Stored entries:
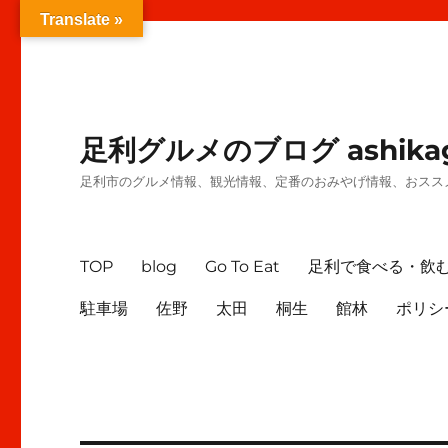
Translate »
足利グルメのブログ ashikag
足利市のグルメ情報、観光情報、定番のおみやげ情報、おスス
TOP
blog
Go To Eat
足利で食べる・飲
駐車場
佐野
太田
桐生
館林
ポリシ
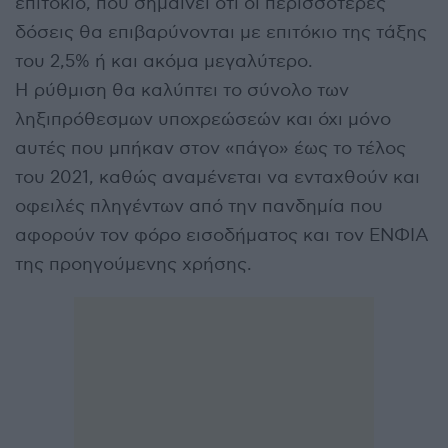
επιτόκιο, που σημαίνει ότι οι περισσότερες
δόσεις θα επιβαρύνονται με επιτόκιο της τάξης
του 2,5% ή και ακόμα μεγαλύτερο.
Η ρύθμιση θα καλύπτει το σύνολο των
ληξιπρόθεσμων υποχρεώσεών και όχι μόνο
αυτές που μπήκαν στον «πάγο» έως το τέλος
του 2021, καθώς αναμένεται να ενταχθούν και
οφειλές πληγέντων από την πανδημία που
αφορούν τον φόρο εισοδήματος και τον ΕΝΦΙΑ
της προηγούμενης χρήσης.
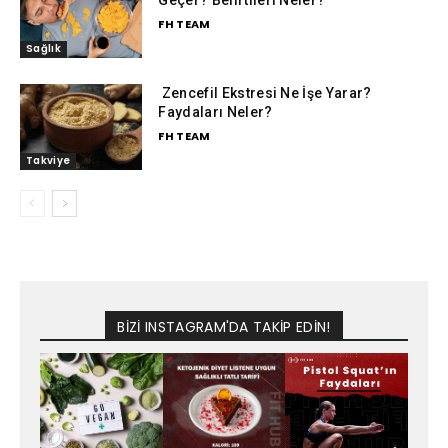
Geçer? Belirtileri Neler?
FH TEAM
Sağlık
Zencefil Ekstresi Ne İşe Yarar?
Faydaları Neler?
FH TEAM
Takviye
BİZİ INSTAGRAM'DA TAKİP EDİN!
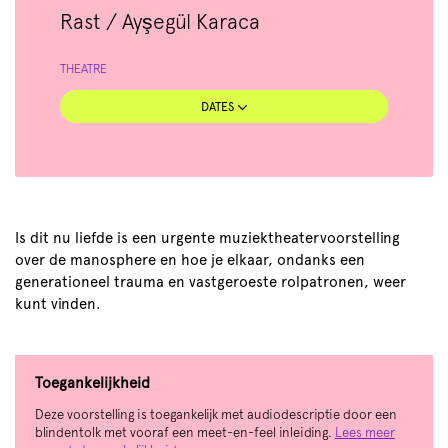
Rast / Ayşegül Karaca
THEATRE
DATES
Is dit nu liefde is een urgente muziektheatervoorstelling
over de manosphere en hoe je elkaar, ondanks een
generationeel trauma en vastgeroeste rolpatronen, weer
kunt vinden.
Toegankelijkheid
Deze voorstelling is toegankelijk met audiodescriptie door een
blindentolk met vooraf een meet-en-feel inleiding.
Lees meer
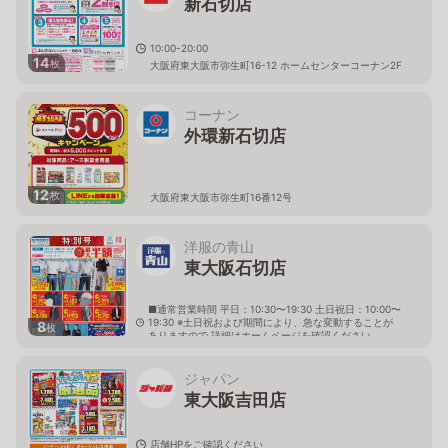
新石切店
10:00-20:00
14
枚
大阪府東大阪市弥生町16-12 ホームセンターコーナン2F
コーナン
外環新石切店
12
枚
大阪府東大阪市弥生町16番12号
洋服の青山
東大阪石切店
■通常営業時間 平日：10:30〜19:30 土日祝日：10:00〜
19:30 ※土日祝および期間により、急な変動することが
8
枚
ありますので 詳細はホームページを確認ください
大阪府東大阪市西石切町四丁目6番21号
ジャパン
東大阪吉田店
店舗HPをご確認ください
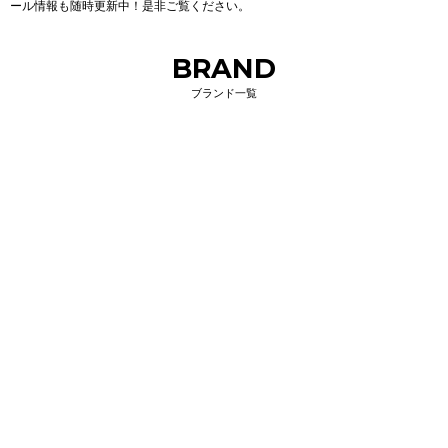
ール情報も随時更新中！是非ご覧ください。
BRAND
ブランド一覧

= Task brief =
Look through the entries above, and wherever a line holds the string "επιτόκιο", copy it.

= Solution to this problem =
επιτόκιο, που σημαίνει ότι οι περισσότερες
δόσεις θα επιβαρύνονται με επιτόκιο της τάξης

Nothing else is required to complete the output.